Extrait présenté ->
Le gouvernement abaisse l'objectif de déficit pour 2024, les collectivités mises à contribution

Le gouvernement anticipe désormais un déficit public de 5,1% du PIB cette année, au lieu de 4,4% prévus antérieurement. Ce qui l'oblige à trouver 10 milliards d'euros d'économies supplémentaires. Sur cette somme, 2,5 milliards d'euros sont attendus de la part des collectivités.

Après le dérapage du déficit public en 2023 (5,5% du PIB contre 4,9% attendus), le gouvernement n'escompte pas ramener le déficit public de la France en dessous de 5% en 2024. Le projet de programme de stabilité qu'il vient de transmettre au Haut Conseil des finances publiques prévoit un déficit public à 5,1% du PIB à la fin de cette année. Un objectif nettement revu à la baisse par rapport aux 4,4% inscrits dans la loi de programmation des finances publiques (LPFP) 2023-2027 publiée en fin d'année dernière. Dans le même temps, le gouvernement réévalue son estimation de croissance du PIB à 1,1% en 2024, contre 1,4% prévus initialement.

Avec cette nouvelle trajectoire des finances publiques qui sera examinée en conseil des ministres le 17 avril, Bercy estime que 20 milliards d'euros d'économies devront être réalisées sur les dépenses publiques, en 2024. En sachant que "la moitié du chemin" a déjà été faite avec le décret qui a été pris le 21 février pour annuler 10 milliards d'euros de crédits dans le budget 2024 de l'État. 

État : un effort supplémentaire de 5 milliards d'euros

Il reste donc un montant identique à trouver pour pouvoir espérer atteindre un déficit public de 5,1% en 2024, si par ailleurs un début de reprise de la croissance est bien au rendez-vous. Dans ce but, un effort complémentaire "de l'ordre de 5 milliards d'euros sera demandé dans les prochaines semaines" à la sphère de l'État. La politique immobilière de l'État (avec des cessions en nette hausse), la création d'une participation forfaitaire des salariés au coût des formations suivies dans le cadre du compte personnel de formation (CPF), ou encore les économies de 1 milliard d'euros sur les dépenses des opérateurs, entre autres, doivent contribuer à financer ce tour de vis, détaille-t-on dans l'entourage du ministre de l'Économie, Bruno Le Maire.

Dans ses calculs, Bercy intègre par ailleurs un effort des collectivités pour freiner leurs dépenses de fonctionnement. Le ministre de l'Économie a précisé les choses le 9 avril, lors d'une réunion du Haut Conseil des finances publiques locales à laquelle participaient trois autres ministres et, du côté des collectivités locales, notamment les représentants de l'Association des maires de France, de Départements de France et de Régions de France (voir notre article). Le gouvernement leur a demandé de respecter scrupuleusement, en 2024, l'objectif fixé par la LPFP, à savoir des dépenses de fonctionnement évoluant de 0,5 point en deçà de l'inflation. Ce qui se traduit dans le projet de programme de stabilité par une hausse de 1,9% des dépenses de fonctionnement en 2024 (l'inflation étant attendue à +2,4%). Ce que veut le gouvernement à l'égard des collectivités traduit "non pas un effort supplémentaire par rapport à ce qu'on leur demandait", mais "la réaffirmation" de l'objectif de la LPFP, souligne Bercy.

[Enregistrements du jeu de données]
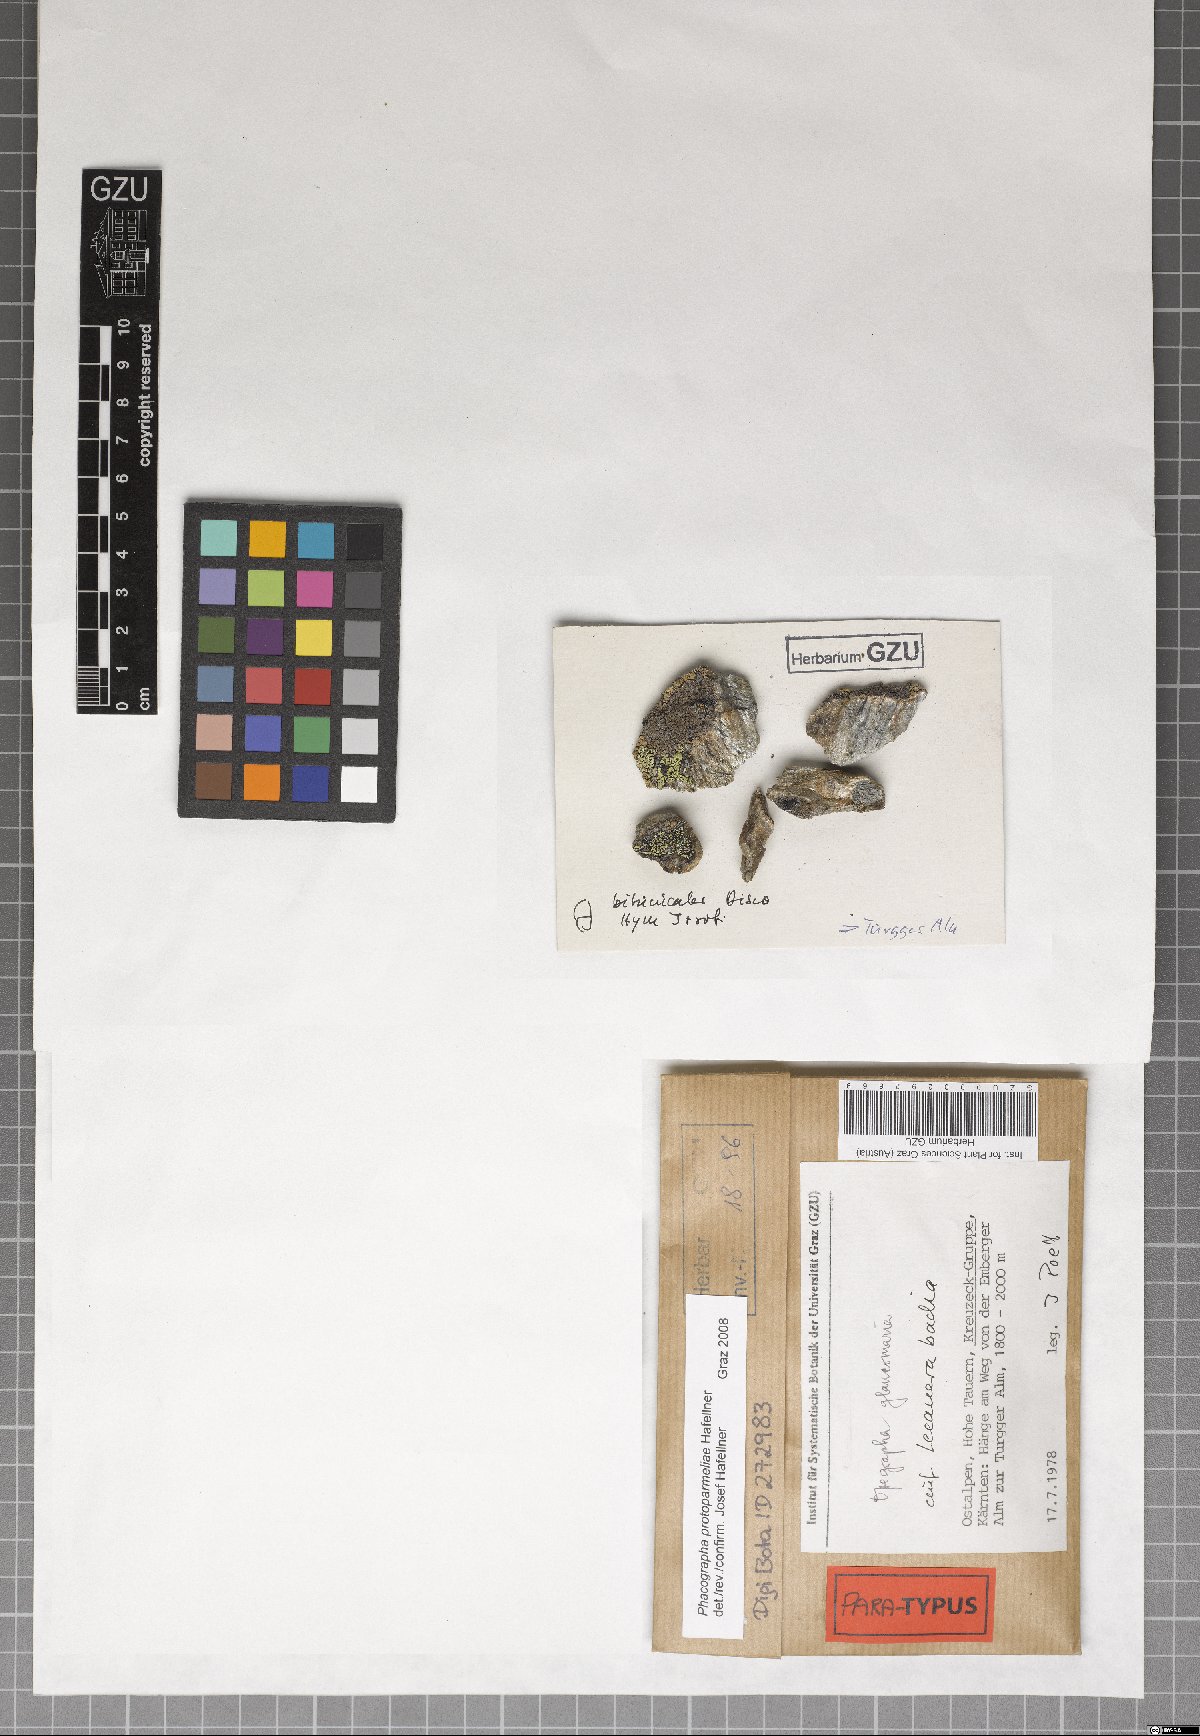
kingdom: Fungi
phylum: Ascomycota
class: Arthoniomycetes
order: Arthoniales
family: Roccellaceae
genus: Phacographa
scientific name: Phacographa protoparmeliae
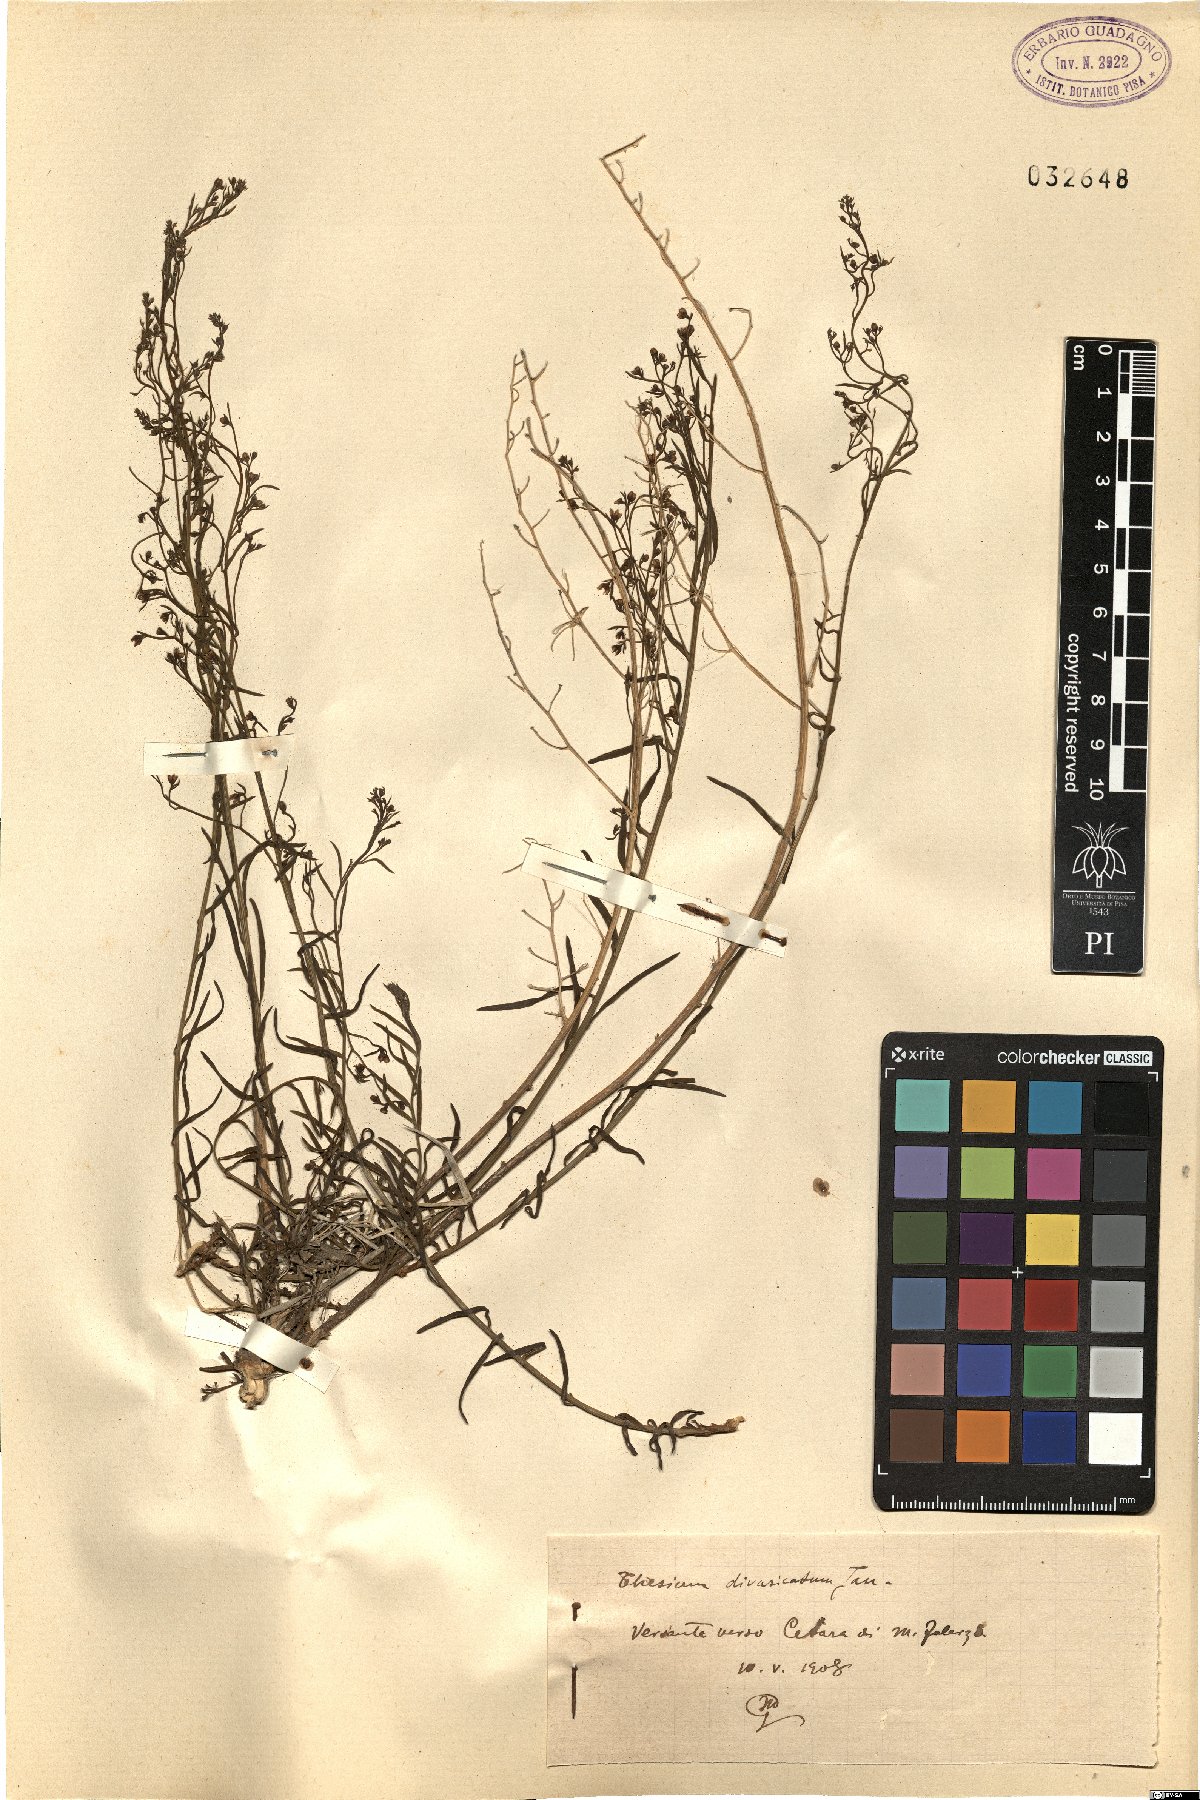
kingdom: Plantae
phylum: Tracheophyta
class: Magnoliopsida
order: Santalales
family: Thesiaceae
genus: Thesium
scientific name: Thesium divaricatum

--

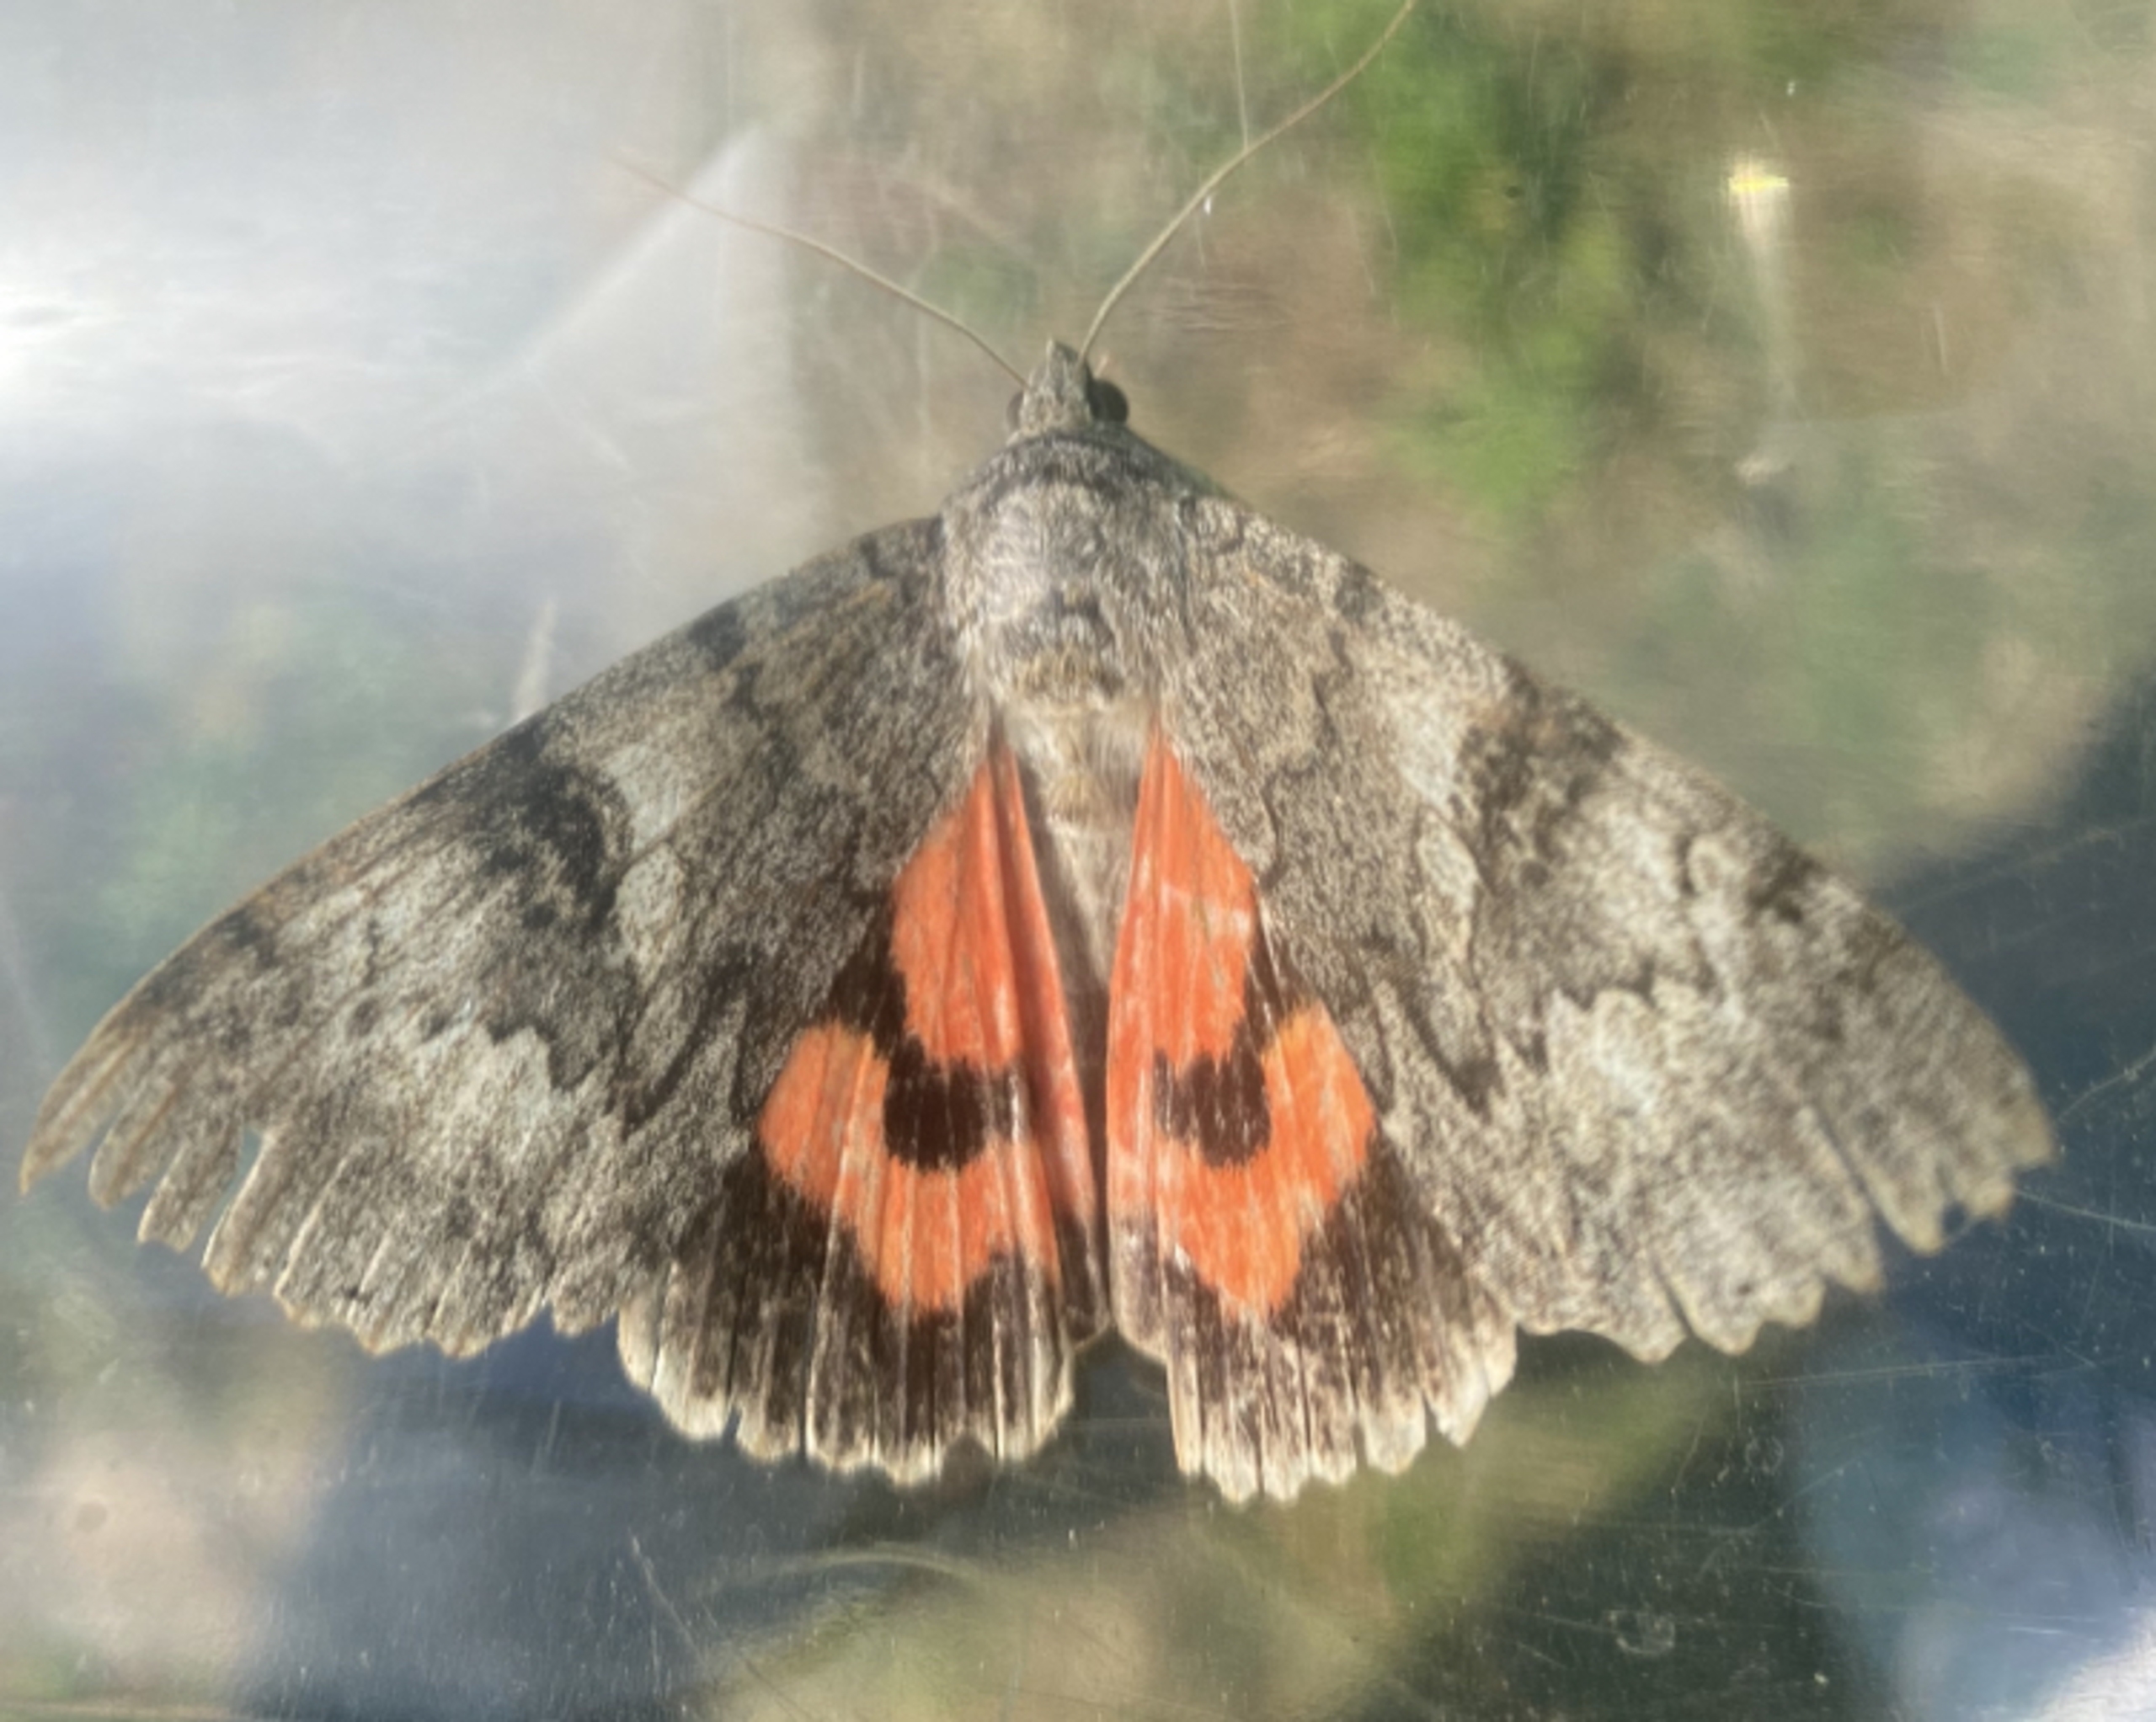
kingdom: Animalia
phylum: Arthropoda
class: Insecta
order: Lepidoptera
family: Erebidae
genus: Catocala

---

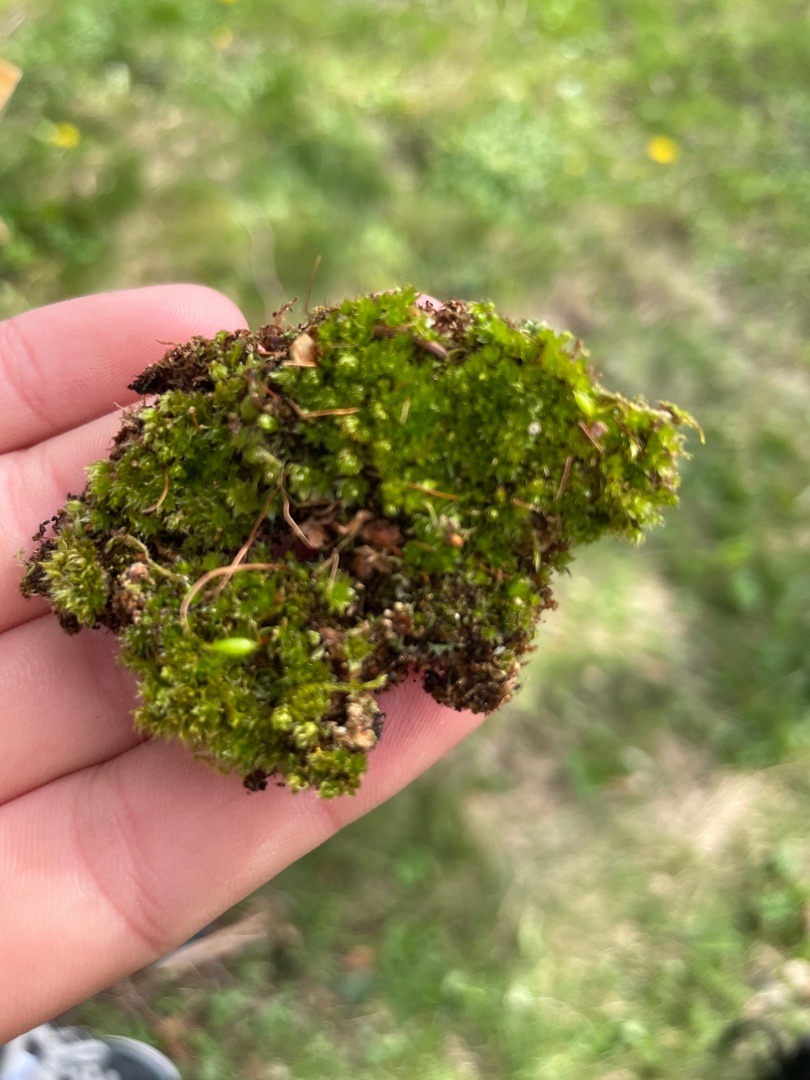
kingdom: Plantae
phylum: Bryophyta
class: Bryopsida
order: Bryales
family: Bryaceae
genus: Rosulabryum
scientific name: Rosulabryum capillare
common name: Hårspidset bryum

Objet de la tâche -> Rédigez la suite de l'article consacré à l'objectif de déficit public pour 2024, en commençant juste après sa dernière phrase.

Résultat attendu ->
"Dérapage" des dépenses publiques locales

L'engagement qui leur est demandé est "d'autant plus nécessaire" que les dépenses des collectivités ont connu un "dérapage" de 4 milliards d'euros par rapport à ce qui était attendu dans la LPFP, poursuit le ministère. Avec la hausse des prix et la progression de la masse salariale, leurs dépenses de fonctionnement ont été orientées à la hausse (+5,9% contre une inflation de 4,8%), tandis que l'investissement local est resté dynamique.

Bercy compte bien sur la bonne volonté des collectivités locales : celle-ci permettrait de "sécuriser 2,5 milliards d'euros d'économies", avance-t-il.

Les 2,5 milliards d'euros restant proviendraient de la taxation des "rentes" (rachats d'actions, énergéticiens…).

Sous les 3% en 2027

Le gouvernement a annoncé qu'il visait toujours un retour du déficit sous les 3% du PIB en 2027, conformément à ses engagements européens. Il prévoit d'atteindre 2,9% du PIB en 2027, passant pour cela par un déficit de 4,1% du PIB en 2025 puis 3,6% en 2026. "On part d'un niveau un peu plus haut" et, donc, la pente sera "un peu plus rude", commentait-on à Bercy mercredi. Où l'on anticipait déjà les critiques d'une opposition criant à l'austérité. S'il est prévu de réduire d'un peu plus de deux points de PIB la dépense publique d'ici la fin du quinquennat (de 56,7% du PIB en 2023 à 54,5% du PIB en 2027), cette dernière va augmenter d'"environ 30 milliards d'euros" au-delà de l'inflation au cours des prochaines années, évalue le ministère.

"Avec un déficit qui est très supérieur à 3%" du PIB, "il est très clair qu'on n'est pas dans les clous" vis-à-vis des règles européennes, reconnaît Bercy. La France ne se place donc pas en bonne position pour les discussions budgétaires qui débuteront en juin avec la Commission européenne. Mais la réforme du Pacte de stabilité et de croissance négociée avec les partenaires européens prévoit un certain nombre de "flexibilités" pour permettre aux États de retourner en dessous du seuil de 3% de déficit, souligne le ministère.